Crise du riz au Japon : pourquoi la situation est devenue si critique
Crise du riz au Japon : pourquoi la situation est devenue si critique

TOKYO — Aliment de base au cœur de la culture japonaise, le riz est aujourd’hui au centre d’une crise nationale sans précédent. Depuis l’été dernier, les prix ont doublé, les rayons se vident, et les réserves d’urgence ont été mobilisées, mais peinent à atteindre les consommateurs. Cette situation, révélatrice de problèmes structurels dans la politique agricole du pays, a même coûté son poste au ministre de l’Agriculture.

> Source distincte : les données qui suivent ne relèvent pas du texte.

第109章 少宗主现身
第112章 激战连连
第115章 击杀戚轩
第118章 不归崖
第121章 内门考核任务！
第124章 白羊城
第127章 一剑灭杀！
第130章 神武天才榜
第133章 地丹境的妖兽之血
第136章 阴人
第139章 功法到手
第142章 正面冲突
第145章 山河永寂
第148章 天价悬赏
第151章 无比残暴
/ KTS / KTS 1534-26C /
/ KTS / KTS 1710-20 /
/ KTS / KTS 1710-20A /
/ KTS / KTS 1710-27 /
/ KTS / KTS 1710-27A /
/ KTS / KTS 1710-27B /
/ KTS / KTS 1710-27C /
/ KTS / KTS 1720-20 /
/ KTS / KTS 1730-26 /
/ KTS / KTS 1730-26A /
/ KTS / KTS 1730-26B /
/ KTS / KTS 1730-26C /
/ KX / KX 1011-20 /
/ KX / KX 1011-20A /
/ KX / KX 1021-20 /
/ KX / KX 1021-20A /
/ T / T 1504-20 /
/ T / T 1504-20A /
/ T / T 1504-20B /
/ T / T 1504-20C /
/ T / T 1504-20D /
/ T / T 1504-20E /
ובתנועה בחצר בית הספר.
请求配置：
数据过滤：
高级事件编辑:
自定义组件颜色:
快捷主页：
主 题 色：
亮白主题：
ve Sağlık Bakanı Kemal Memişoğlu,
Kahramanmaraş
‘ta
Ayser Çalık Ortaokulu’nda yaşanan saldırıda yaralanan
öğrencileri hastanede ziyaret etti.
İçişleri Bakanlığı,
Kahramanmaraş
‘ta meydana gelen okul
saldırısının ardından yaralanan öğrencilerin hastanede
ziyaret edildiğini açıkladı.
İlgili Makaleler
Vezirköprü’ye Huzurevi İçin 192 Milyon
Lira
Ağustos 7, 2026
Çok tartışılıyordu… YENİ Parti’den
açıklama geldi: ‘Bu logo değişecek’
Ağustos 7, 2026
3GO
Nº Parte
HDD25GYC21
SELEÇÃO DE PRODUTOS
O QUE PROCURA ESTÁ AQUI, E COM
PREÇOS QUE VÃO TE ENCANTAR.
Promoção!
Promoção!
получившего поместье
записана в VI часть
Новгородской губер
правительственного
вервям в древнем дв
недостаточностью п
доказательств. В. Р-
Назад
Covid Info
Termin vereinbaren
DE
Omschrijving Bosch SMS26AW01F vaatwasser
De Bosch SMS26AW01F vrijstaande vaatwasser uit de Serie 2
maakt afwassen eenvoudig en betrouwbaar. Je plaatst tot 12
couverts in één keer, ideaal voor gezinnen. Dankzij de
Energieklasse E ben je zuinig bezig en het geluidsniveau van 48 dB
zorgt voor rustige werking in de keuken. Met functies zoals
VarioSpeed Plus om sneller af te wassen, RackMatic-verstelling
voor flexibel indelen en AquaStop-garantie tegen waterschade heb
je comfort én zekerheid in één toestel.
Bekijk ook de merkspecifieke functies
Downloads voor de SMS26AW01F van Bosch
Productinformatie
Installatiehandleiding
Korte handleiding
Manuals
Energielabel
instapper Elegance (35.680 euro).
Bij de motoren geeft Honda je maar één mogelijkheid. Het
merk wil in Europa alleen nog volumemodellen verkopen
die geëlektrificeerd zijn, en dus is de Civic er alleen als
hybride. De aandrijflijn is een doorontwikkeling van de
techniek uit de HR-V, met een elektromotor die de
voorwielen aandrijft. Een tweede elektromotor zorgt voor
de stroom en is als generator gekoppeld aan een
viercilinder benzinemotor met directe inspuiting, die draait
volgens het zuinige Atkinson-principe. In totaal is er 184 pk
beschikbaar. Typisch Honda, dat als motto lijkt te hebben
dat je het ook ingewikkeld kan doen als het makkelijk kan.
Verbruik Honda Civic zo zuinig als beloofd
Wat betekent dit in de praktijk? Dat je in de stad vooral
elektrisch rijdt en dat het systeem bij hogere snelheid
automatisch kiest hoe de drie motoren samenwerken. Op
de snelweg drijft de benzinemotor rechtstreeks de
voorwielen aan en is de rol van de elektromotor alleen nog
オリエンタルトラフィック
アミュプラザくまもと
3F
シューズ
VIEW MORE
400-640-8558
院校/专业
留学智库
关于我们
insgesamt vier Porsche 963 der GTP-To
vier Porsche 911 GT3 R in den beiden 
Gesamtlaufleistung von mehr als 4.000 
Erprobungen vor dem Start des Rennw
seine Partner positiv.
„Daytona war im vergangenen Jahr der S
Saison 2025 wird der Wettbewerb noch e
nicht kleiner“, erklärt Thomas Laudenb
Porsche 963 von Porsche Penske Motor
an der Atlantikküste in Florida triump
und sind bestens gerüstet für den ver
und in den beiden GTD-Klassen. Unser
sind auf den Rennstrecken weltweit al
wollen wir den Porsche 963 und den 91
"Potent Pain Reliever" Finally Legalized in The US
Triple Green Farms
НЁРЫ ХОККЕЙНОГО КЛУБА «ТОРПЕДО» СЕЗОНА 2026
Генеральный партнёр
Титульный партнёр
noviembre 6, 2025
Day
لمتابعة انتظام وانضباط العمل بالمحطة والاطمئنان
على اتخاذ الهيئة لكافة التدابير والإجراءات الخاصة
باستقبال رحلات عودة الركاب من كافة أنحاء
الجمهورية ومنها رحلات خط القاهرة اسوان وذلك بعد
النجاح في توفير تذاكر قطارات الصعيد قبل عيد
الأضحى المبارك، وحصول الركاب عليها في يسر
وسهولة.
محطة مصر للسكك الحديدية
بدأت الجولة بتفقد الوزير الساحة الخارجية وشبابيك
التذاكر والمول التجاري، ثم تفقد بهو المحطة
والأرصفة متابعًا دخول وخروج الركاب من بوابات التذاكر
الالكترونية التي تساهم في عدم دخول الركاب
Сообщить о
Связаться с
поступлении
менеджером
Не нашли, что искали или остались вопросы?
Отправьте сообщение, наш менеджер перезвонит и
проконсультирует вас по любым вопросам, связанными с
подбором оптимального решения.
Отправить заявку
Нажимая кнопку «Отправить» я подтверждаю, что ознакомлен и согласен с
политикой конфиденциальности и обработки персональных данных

La démission mercredi de Taku Eto, ancien ministre de l’Agriculture, a été précipitée par ses propos maladroits : « Je n’ai jamais eu besoin d’acheter du riz », avait-il déclaré, expliquant qu’il le recevait en cadeau de ses soutiens. Ce commentaire, jugé déconnecté de la réalité des Japonais confrontés à une flambée des prix, a forcé le Premier ministre Shigeru Ishiba à réagir en le remplaçant par Shinjiro Koizumi, ancien ministre de l’Environnement.

Depuis l’été 2024, les prix du riz ont atteint des sommets, avec la marque phare « Koshihikari » vendue jusqu’à 5 000 yens (environ 35 €) pour 5 kilos, soit le double du prix habituel. Cette inflation a été aggravée par une ruée vers les stocks, déclenchée par une alerte de « méga-séisme » l’an passé. À cela s’ajoutent une hausse de la consommation due à la montée du tourisme et à la flambée des prix du blé, qui a rendu le riz plus attractif.

Le gouvernement avait pourtant l’habitude de payer les agriculteurs pour réduire les surfaces cultivées en riz afin de maintenir des prix élevés. Une politique qui, selon plusieurs experts, va à l’encontre de la sécurité alimentaire nationale. Le système de distribution, dominé par les puissantes coopératives agricoles japonaises (JA), rend également difficile le suivi des stocks et la régulation des prix.

Face à la colère croissante, le nouveau ministre Koizumi a promis de réviser les contrats gouvernementaux de gestion du riz et de lever les plafonds sur les ventes à venir. Mais jusqu’ici, seules 10 % des réserves d’urgence libérées ont été effectivement acheminées vers les magasins. En cause : des capacités de transformation limitées pour convertir le riz brun stocké en riz blanc, et des soupçons de rétention volontaire de la part de certains grossistes.

Alors que la prochaine récolte n’est attendue que dans plusieurs mois, les supermarchés limitent les achats à un seul sac par client. Certains détaillants, comme la chaîne Aeon, se tournent vers des importations inhabituelles pour le Japon. Dès le mois prochain, 600 magasins vendront du riz « Calrose » produit aux États-Unis, à un prix de 2 894 yens (environ 20 €) pour 4 kilos.

Ce recours à des variétés étrangères, souvent boudées par les consommateurs japonais, est vu comme un dernier recours pour éviter un désintérêt croissant envers le riz. « Nous craignons que cette pénurie prolongée ne pousse les gens à changer leurs habitudes alimentaires », explique Hirokazu Satou, porte-parole d’Aeon.

La crise révèle enfin un défi de long terme : l’âge moyen des agriculteurs japonais est de 69 ans, et leur nombre a été divisé par deux en vingt ans. À moins d’un changement profond dans la politique agricole, les pénuries pourraient devenir la norme.